Your goal: All lines of the material that contain "Principal" must be copied out.

Data for this exercise:

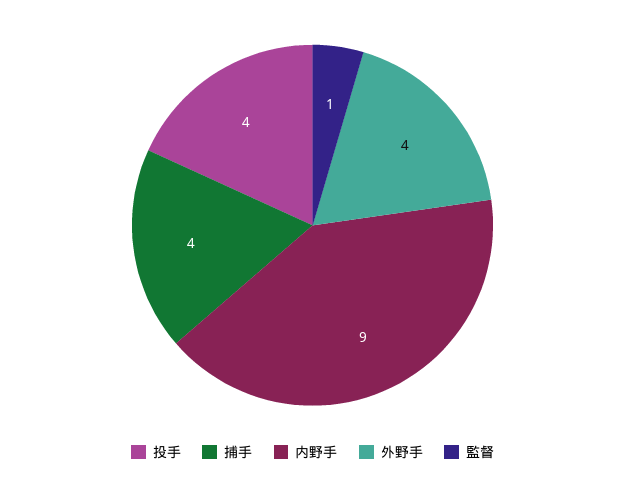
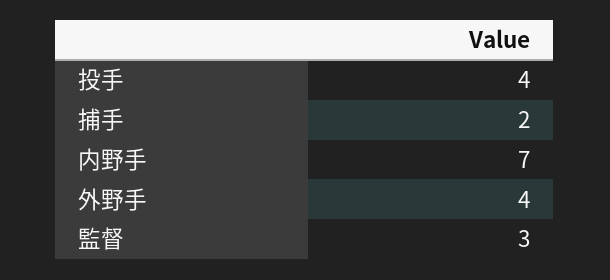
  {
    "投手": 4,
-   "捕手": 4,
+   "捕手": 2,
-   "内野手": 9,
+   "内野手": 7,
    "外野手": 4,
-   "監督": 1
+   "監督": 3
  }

* * *

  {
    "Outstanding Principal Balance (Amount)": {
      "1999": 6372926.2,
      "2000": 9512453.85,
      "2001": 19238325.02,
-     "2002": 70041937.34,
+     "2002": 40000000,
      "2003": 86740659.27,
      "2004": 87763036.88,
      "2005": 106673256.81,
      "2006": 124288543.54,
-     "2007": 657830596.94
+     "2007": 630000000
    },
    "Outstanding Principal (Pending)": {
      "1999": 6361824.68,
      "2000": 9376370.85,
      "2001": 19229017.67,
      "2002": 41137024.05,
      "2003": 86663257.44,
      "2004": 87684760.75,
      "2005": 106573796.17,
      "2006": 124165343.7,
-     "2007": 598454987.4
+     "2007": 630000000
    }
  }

Exercise answer:
    "Outstanding Principal Balance (Amount)": {
    "Outstanding Principal (Pending)": {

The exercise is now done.